There is no guarantee that the cap and new thresholds will be implemented in 2025: they were originally meant to be implemented in October this year so could be delayed again or amended. So this is another reason why you should be prepared to cover a substantial sum for possible care costs.

At present, you are not eligible for local authority help with your care costs if your assets are worth more than £23,250 in England and Northern Ireland, or £50,000 if you receive care in a care home in Wales. In Scotland this is £29,750 or £24,000 if you receive care in your own home. Families often take out a lifetime mortgage or sell their home to pay for care home fees.

If you run out of money when you are already receiving care, you need to be reassessed by your local authority. If your capital drops below the maximum threshold you may start to receive state funding. But as it can take time for new funding arrangements to be set up, advisers at Evelyn Partners suggest that you or your family contact your local authority a few months before your assets are likely to dip below this amount to ensure a smooth transition from self-funding to local authority funding.

Working out how much it will cost

The exact amount you will pay partly depends on where you go into care. If you have a specific home in mind, it could be worth budgeting what you will need for it, bearing in mind inflation. Or see what the average cost is in your area and save with that in mind. You can get an idea of this on UK Care Guide’s website at https://ukcareguide.co.uk/rise-in-care-home-costs/. Between December 2022 and February 2023, UK Care Guide surveyed care homes that take on privately funded residents and would typically be regarded as mid to premium-level across the largest cities in the UK. It found that, for example, the average annual cost of a care home is £57,928 in London, £53,222 in Brighton and £51,723 in Bristol, but £35,984 in Cardiff, £39,789 in Newcastle and £40,903 in Nottingham.

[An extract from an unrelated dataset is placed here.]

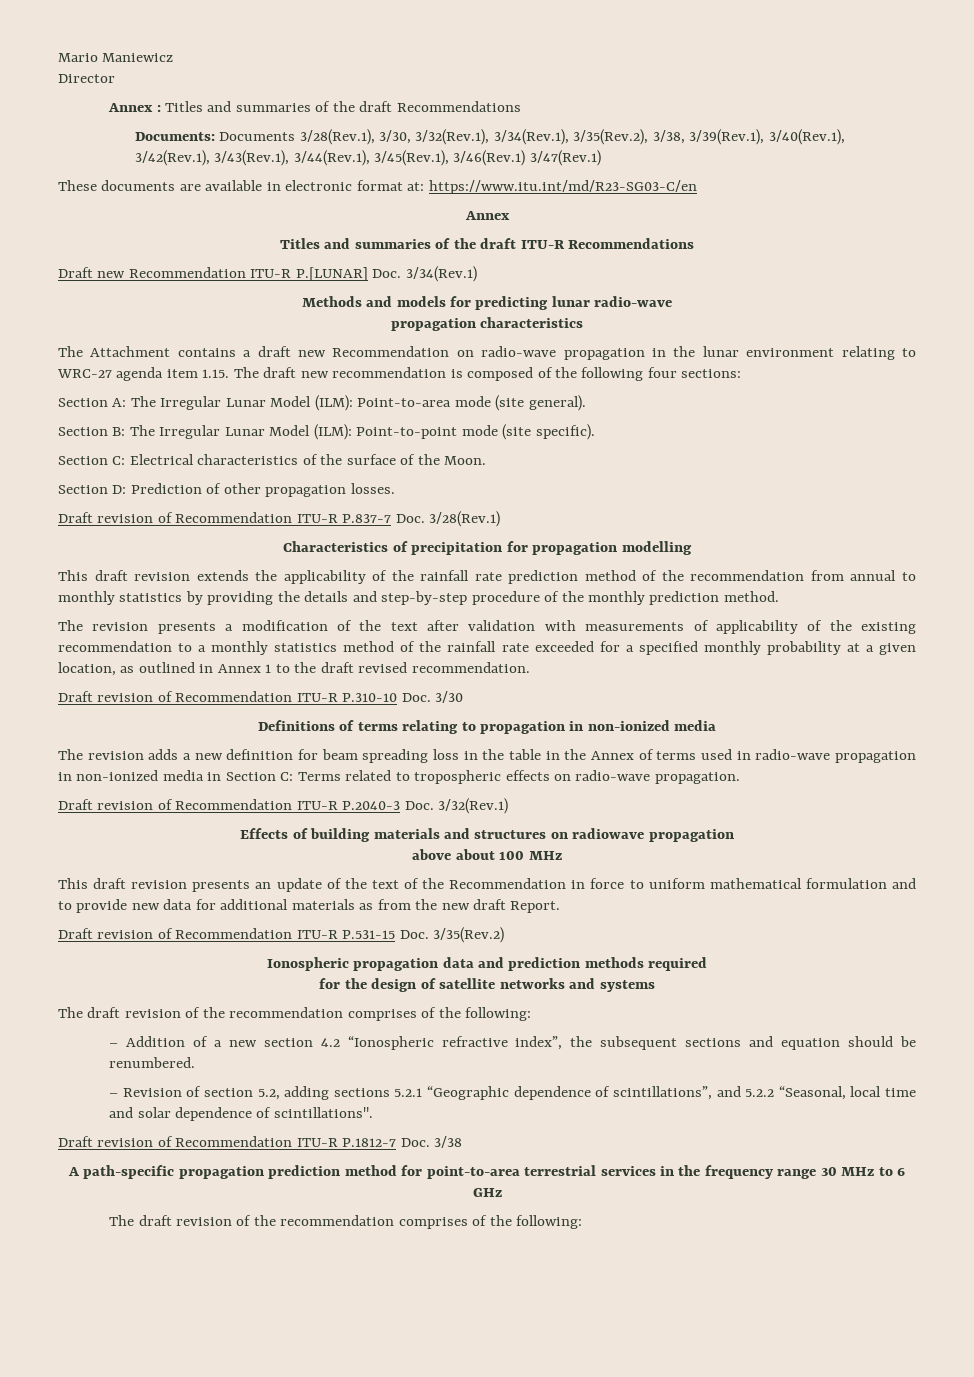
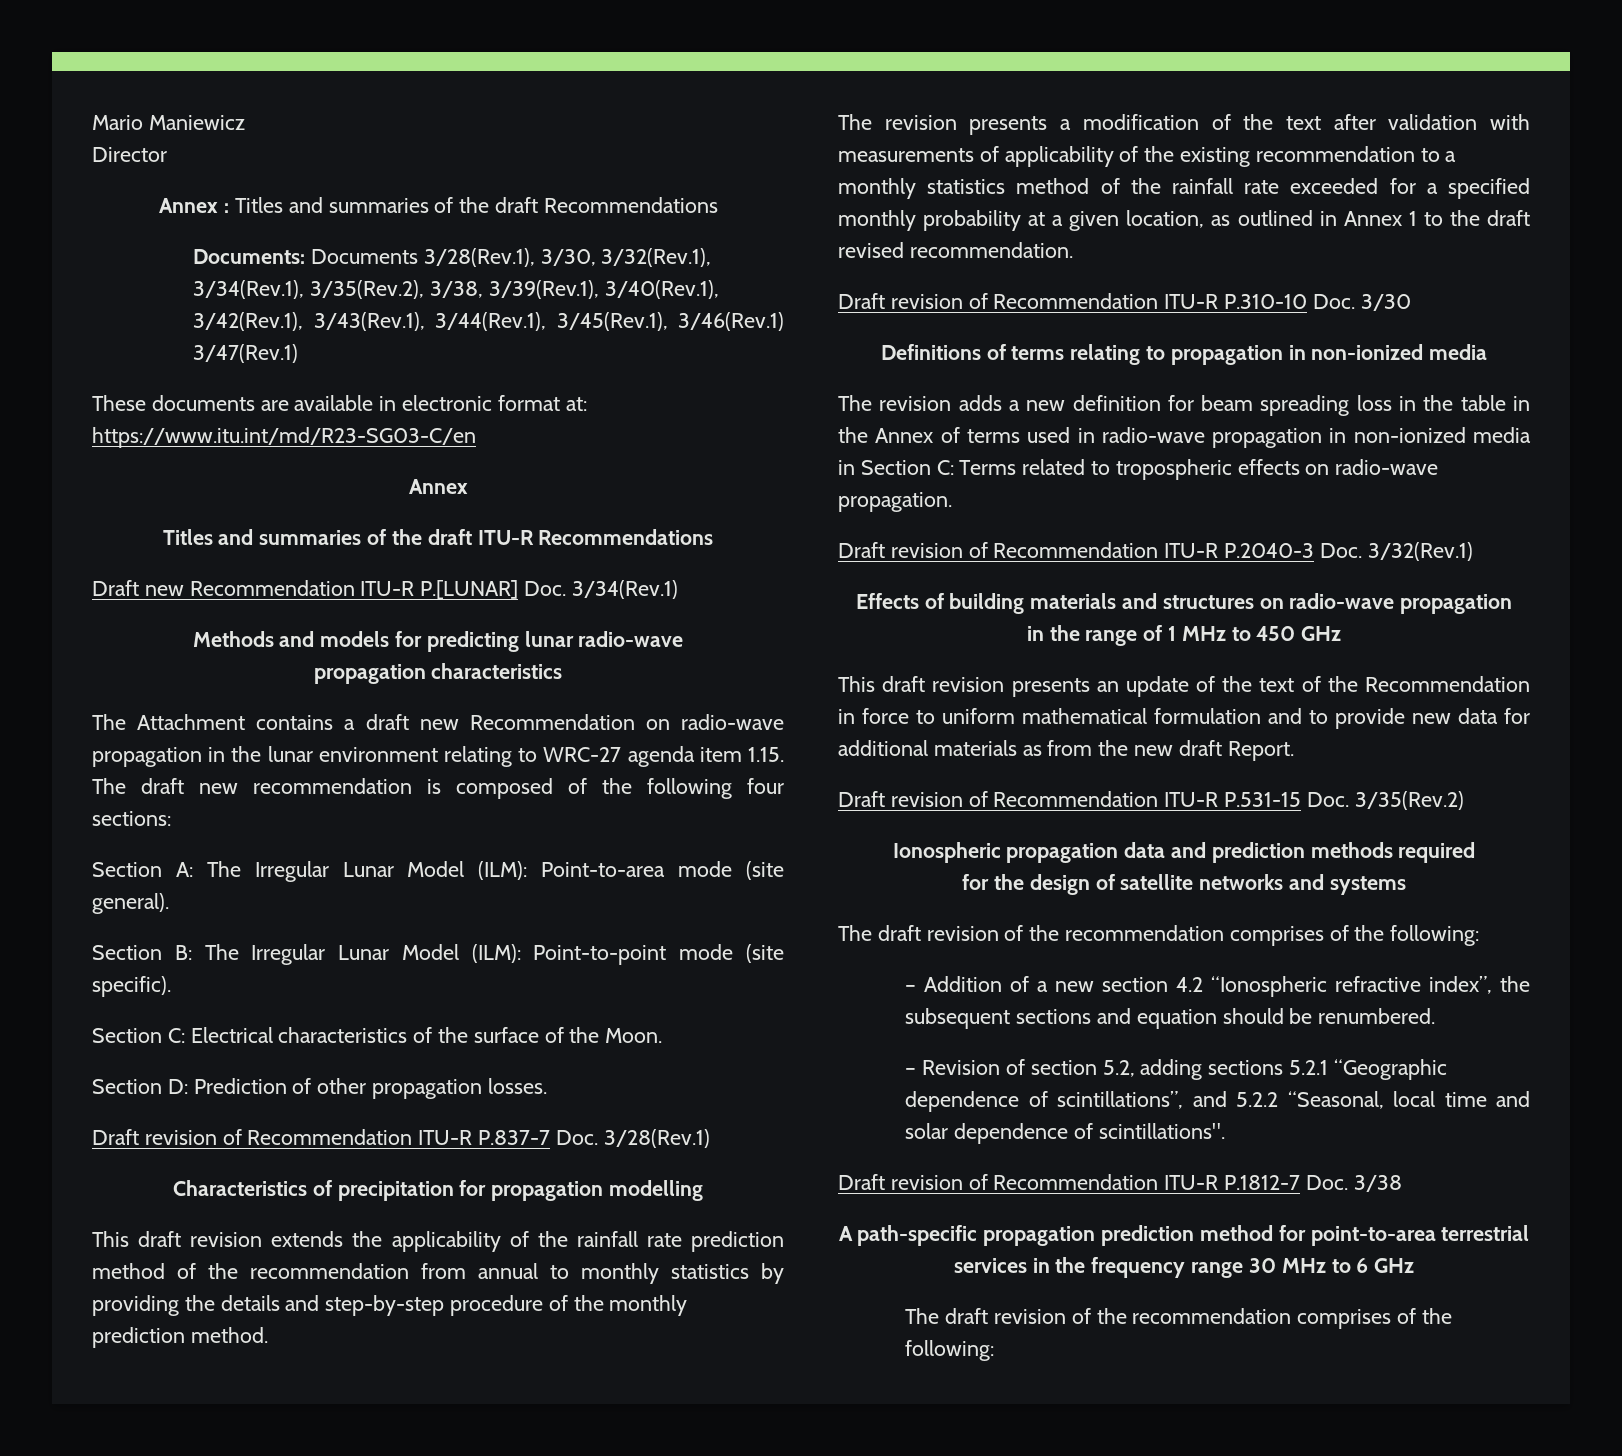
[572,828,645,839] radiowave -> [1289,593,1395,609] radio-wave
[412,849,562,860] above about 100 MHz -> [1026,625,1342,646] in the range of 1 MHz to 450 GHz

The cost varies significantly depending on the type of care you need and how long you need it for, and the way you own assets could significantly impact how much you pay. “For example, someone single with a home worth £300,000 and £200,000 in savings will be classed as having £500,000 in assets if they go into a care home," explains Guy. "In contrast, someone whose partner still lives in their home and has £150,000 in a pension pot and £50,000 in savings will be classed as having £50,000 qualifying assets, and could receive help towards their costs based on the new rules proposed in 2025.

The median length of time people spend in residential care is 97 weeks according to government figures. It estimates that only around 13 per cent of older adults who enter a care home are there for five years or more and 2 per cent for 10 years or longer.